Russian president's heart trouble puts a run for re-election into question


MOSCOW -- Russian President Boris N. Yeltsin was hospitalized yesterday for heart trouble, weakening his already flagging public image as well as his prospects for re-election next June.

A presidential spokesman said Mr. Yeltsin, who was taken to the Central Clinical Hospital complaining of severe chest pains, would remain there under observation for "the next several days," but said he was continuing to work from his hospital bed and might even resume his regular schedule next week.

Mr.

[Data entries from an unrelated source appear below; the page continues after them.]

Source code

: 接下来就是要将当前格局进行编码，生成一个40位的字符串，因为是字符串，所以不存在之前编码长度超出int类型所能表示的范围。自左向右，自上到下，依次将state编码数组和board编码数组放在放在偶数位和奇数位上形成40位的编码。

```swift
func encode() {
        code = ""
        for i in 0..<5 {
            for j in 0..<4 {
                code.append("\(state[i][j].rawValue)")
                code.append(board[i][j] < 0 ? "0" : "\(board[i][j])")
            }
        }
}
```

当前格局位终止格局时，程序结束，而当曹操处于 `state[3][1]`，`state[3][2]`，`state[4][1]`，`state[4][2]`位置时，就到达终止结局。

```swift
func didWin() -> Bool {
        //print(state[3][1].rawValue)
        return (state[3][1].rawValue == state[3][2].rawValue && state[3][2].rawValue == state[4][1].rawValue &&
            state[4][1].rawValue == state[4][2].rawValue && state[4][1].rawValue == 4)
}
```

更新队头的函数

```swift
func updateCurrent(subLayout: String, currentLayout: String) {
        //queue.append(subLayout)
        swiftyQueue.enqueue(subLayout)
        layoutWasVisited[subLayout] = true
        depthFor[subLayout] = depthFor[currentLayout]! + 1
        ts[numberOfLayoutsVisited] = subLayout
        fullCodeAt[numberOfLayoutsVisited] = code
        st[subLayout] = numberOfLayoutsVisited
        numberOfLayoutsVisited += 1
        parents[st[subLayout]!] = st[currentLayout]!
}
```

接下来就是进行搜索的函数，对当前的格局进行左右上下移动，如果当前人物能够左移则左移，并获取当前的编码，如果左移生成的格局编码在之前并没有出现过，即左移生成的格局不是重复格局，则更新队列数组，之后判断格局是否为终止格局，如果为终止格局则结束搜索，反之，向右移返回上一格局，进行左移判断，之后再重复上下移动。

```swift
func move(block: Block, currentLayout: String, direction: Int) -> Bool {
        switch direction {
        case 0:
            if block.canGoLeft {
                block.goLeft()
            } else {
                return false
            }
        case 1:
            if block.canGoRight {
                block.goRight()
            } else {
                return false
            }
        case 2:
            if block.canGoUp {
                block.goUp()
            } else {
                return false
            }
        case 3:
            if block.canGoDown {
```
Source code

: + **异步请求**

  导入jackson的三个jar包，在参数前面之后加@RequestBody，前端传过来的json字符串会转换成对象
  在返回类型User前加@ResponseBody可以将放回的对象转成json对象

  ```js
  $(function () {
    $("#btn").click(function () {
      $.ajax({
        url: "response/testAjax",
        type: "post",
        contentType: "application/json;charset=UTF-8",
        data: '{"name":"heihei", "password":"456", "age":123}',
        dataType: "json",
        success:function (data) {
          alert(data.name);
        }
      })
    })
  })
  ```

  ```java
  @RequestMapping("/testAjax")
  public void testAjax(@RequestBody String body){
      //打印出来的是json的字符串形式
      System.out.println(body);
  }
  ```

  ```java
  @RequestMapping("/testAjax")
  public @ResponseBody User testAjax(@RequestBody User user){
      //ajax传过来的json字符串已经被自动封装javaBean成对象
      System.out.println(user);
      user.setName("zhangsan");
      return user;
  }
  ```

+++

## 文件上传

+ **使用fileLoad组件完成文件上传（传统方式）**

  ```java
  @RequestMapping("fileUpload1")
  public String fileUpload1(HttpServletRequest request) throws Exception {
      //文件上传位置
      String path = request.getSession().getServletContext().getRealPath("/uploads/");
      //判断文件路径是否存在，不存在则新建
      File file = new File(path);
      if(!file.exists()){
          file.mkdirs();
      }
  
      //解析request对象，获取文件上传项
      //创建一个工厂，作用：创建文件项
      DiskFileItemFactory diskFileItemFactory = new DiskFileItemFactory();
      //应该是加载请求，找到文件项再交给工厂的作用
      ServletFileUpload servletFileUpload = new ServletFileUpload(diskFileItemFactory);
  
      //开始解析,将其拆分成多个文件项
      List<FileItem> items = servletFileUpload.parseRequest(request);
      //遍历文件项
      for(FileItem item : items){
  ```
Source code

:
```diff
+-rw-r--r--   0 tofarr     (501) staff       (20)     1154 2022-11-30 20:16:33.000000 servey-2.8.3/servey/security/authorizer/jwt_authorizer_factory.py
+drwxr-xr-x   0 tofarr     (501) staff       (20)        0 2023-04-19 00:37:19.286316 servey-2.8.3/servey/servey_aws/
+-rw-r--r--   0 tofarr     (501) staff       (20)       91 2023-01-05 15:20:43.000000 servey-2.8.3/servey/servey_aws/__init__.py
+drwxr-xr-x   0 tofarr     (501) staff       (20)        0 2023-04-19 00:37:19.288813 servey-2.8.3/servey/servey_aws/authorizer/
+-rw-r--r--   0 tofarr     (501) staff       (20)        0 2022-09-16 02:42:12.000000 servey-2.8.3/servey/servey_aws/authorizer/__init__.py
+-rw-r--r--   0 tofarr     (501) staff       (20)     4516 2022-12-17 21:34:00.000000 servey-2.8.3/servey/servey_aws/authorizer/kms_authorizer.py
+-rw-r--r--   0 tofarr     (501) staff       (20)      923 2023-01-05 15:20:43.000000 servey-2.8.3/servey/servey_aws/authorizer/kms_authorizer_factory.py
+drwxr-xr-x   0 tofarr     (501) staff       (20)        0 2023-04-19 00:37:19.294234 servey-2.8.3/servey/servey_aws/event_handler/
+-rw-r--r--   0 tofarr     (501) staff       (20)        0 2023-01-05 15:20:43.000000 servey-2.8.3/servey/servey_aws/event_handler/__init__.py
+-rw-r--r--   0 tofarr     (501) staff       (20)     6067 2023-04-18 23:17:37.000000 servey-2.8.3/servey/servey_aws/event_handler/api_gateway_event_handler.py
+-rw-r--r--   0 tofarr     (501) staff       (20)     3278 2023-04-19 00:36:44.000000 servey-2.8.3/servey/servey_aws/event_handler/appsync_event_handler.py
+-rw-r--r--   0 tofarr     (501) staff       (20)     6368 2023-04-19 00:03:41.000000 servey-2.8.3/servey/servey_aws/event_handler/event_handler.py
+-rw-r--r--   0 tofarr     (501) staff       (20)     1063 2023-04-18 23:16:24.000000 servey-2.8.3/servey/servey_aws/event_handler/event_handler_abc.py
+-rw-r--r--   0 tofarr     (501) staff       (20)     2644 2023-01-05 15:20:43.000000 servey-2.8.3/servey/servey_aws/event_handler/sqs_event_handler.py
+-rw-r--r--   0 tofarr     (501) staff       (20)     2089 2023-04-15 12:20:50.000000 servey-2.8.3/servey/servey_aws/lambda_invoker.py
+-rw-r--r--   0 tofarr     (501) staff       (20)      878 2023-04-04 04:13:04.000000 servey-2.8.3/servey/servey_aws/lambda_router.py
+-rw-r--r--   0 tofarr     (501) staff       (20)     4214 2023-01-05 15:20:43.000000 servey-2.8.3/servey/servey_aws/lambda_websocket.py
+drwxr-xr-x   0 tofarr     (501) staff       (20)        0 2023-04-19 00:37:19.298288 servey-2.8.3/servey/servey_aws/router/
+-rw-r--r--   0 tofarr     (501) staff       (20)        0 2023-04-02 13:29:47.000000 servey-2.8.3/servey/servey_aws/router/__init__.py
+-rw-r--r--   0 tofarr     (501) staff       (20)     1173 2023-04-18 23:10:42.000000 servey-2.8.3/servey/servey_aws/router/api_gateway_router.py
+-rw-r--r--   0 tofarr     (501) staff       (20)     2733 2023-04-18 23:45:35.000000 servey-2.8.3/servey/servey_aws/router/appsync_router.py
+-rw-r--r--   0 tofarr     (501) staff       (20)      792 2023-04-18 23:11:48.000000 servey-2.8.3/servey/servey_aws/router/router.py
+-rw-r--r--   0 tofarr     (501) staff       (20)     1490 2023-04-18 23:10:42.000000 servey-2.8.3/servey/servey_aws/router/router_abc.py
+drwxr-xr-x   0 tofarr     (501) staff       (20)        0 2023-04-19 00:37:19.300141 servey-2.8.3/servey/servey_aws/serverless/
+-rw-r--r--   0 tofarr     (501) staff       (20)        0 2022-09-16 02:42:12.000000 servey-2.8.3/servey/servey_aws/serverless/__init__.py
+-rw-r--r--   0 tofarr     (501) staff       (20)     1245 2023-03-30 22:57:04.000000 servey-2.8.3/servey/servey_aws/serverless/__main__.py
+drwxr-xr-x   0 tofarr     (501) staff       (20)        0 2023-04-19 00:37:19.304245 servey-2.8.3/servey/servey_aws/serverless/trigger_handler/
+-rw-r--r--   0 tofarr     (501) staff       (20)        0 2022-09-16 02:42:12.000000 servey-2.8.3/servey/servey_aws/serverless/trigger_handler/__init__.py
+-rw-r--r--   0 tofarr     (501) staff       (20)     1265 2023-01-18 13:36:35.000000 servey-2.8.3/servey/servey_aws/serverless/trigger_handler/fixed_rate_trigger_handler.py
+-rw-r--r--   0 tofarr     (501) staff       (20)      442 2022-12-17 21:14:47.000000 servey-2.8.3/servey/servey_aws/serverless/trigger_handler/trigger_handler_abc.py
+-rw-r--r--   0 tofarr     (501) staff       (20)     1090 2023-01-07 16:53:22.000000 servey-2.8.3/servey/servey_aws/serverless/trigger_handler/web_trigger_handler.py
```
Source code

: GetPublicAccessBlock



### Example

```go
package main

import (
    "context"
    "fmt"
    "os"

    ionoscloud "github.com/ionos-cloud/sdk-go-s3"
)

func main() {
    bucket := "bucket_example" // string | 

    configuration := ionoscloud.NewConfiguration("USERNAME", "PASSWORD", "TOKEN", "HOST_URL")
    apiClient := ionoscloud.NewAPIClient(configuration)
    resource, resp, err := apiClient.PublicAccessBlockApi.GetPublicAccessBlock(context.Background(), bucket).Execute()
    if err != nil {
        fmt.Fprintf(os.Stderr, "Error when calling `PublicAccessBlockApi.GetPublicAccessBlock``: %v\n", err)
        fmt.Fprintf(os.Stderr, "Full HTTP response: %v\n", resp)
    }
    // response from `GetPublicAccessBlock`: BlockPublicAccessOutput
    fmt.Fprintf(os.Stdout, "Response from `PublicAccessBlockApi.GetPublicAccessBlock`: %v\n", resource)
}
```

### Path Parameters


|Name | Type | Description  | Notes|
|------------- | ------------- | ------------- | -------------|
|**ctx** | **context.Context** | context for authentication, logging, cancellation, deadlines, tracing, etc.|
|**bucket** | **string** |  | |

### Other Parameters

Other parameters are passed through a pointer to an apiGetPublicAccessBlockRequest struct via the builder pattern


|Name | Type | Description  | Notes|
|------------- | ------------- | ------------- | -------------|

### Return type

Yeltsin, 64, became president in 1991 after forging an image of robust invincibility -- as the white-maned pillar of principle who had boldly stood astride a tank to oppose a Communist coup against Mikhail S. Gorbachev.

He may emerge from the hospital with his characteristic hail-fellow-well-met attitude. But even that may not not undo the political damage: "No one will seriously believe he can be re-elected," said Victor A. Kremenyuk, a political scientist at the Russian Academy of Sciences. "How can he count on another four- or five-year term at 64 when he's unhealthy?'"

Though Mr. Yeltsin's career is full of dramatic comebacks after severe political falls, his presidency has been at its rockiest during the past six months.

Presiding over the bloody and unpopular invasion of Chechnya, Mr. Yeltsin saw his popularity drop to single digits in every public opinion survey.

While winning two no-confidence votes in parliament last month, he was forced to fire powerful Cabinet members to satisfy one set of challengers and faces a constitutional challenge from another.

There was also a serious embarrassment when he traveled to an economic summit last month in Canada. While Mr. Yeltsin was engaged in talks there, Russian Prime Minister Viktor Chernomyrdin upstaged the president by negotiating with Chechen terrorists for the release of hostages in the city of Budyonnovsk.

"Before the hospitalization, a lot of these factors made him look weak for '96," said Michael McFaul, senior associate at the Moscow Carnegie Center. "But with this, it may create the setting where he steps down."

Mr. Yeltsin has not declared his candidacy for the June elections. Said to be mindful of his place in history as the first democratically elected Russian leader, Mr. Yeltsin could withdraw from the race -- and that, too, would be a first in the country's history.

Given the president's low popularity ratings, the prospects of a humiliating defeat in June might well make his poor health an welcome excuse not to enter the race, according to Mr. McFaul.

Foreign as well as Russian political observers here suggest that without Mr. Yeltsin, the power elite in the Kremlin would likely close ranks enough to stave off any sort of serious bid for power by extreme nationalists such as Vladimir Zhirinovsky.

Should Mr. Yeltsin choose or be forced not to run for president, Prime Minister Chernomyrdin could be the prime political beneficiary. "People around [Yeltsin] in the Kremlin now know that if anything happens to him unexpectedly they all lose," said Mr. Kremenyuk.

"They may be thinking, 'Boris, enough is enough, it's better you use the rest of the time to pick an heir apparent.' And this of course would be Chernomyrdin."

Mr. Yeltsin's hospitalization cast doubt on the truthfulness of the many previous official claims that his health was excellent, statements made in response to episodes of public drunkenness and his long, unexplained absences from public view.

Early in the day, the Kremlin issued a two-sentence announcement saying Mr. Yeltsin had been hospitalized "in connection with acute ischemic heart disease."

American heart experts said the symptoms described in reports by Mr. Yeltsin's spokesman backed up the doctors' diagnosis. They said it was most likely a form of ischemic heart disease called unstable angina, a common affliction in which narrowing of arteries diminishes the blood supply to the heart.

American doctors said their Russian counterparts would probably treat it in the same way as in the United States -- with drugs or with procedures that widen narrowed passages in arteries.

In severe cases, bypass surgery is used to install new blood vessels.